How Technical Debt Accumulates
It continues to be a great time to be in open source software. However, we can’t spend all of our time building muscle without also pausing occasionally to take a bath. When developing product software, the tendency is often to use open source components, and then apply internally-developed patches for performance, custom features, and so on. Over time, this out-of-band code accumulates. If left unchecked it can result in an unwieldy codebase that is complicated to port forward to new products at best. In the worst case, the sheer complexity and communal knowledge required to maintain such patches can open up surprising and unexpected attack vectors.
The reason this code accumulates really comes down to three things.
- There are genuine changes that need to be made to make the complete product ready for market. Configuration for internal build systems and support for product-specific extensions are legitimate reasons to maintain out-of-band patches, particularly if they only apply to your product and won’t be accepted upstream.
- The development team is under pressure, and doesn’t have the time or skills to push their code upstream. This is a tricky one. Everybody is in a rush, and it’s rare to have an actual break in the product development cycle once the current product ships.
- The code has “always worked,” …and nobody is left who understands how. This is by far the worst possible scenario because it almost always leads to a house of cards situation, with patches on top of patches on top of hacks on top of workarounds. These software stacks tend to be both fragile and bloated: the last thing you want to deal with in a product on a tight release cycle.

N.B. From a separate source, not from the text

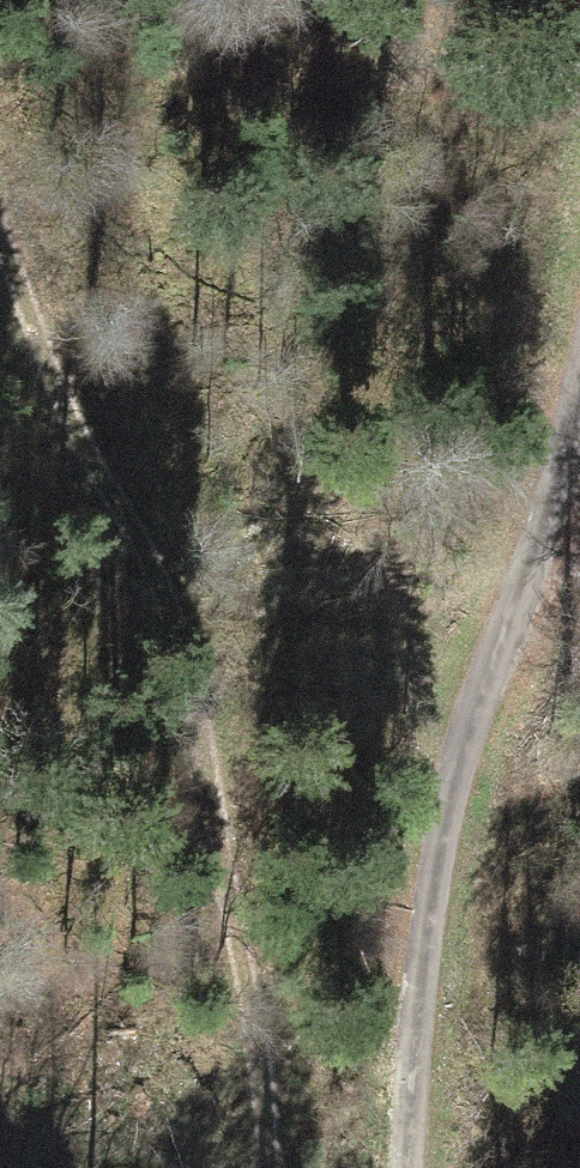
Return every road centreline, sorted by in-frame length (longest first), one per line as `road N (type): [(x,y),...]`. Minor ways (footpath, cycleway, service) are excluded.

All told, these are significant contributors to a product’s technical debt. And, much like financial debt, once it accumulates you can easily find yourself spending more time and money dealing with the interest, rather than paying down the principle.
Clear Technical Debt to Empower Product Teams
The typical advice in these situations is to simply contribute the code upstream. If it is good code and it improves the project, it’ll be accepted and taken into account as the project evolves. This means less out-of-band maintenance and fewer workarounds, particularly as the upstream project changes over time. This is solid advice, but it’s often easier said than done because the process can be intimidating and time-consuming the first time around.
This is where teams like Samsung’s Open Source Group comes in. Yes, we do have open source rockstars who write some pretty awesome code and maintain super-strategic community projects like Linux, Wayland, Gstreamer, and a bunch of others. But we also help other groups in Samsung flush their technical debt, so they can focus less on carrying out-of-band code forward, and more on features and optimizations.
In some cases, this means helping product teams refactor code into a proper patch series so that it can be accepted upstream. In others, we fly to Samsung’s global headquarters and hold in-person workshops on how to become good upstream contributors. Either way, an important part of our roles in the Open Source Group is to pass on what we know about getting code upstream. This helps both Samsung and the open source community by improving the open source technologies the company uses while increasing the the diversity of contributions and the overall functionality of the code base.
It’s easy to fall into the “We’re JUST going to do it one more time for this product,” technical debt trap. Thankfully, there’s typically a way out of it; it simply takes a little bit of planning and some help from people who have done it before. That’s why groups like ours exist and why numerous major technology companies have created dedicated open source development teams similar to us. Simply put, these companies have learned the value of direct involvement in open source communities and are putting the human infrastructure in place that’s necessary to be successful in this effort.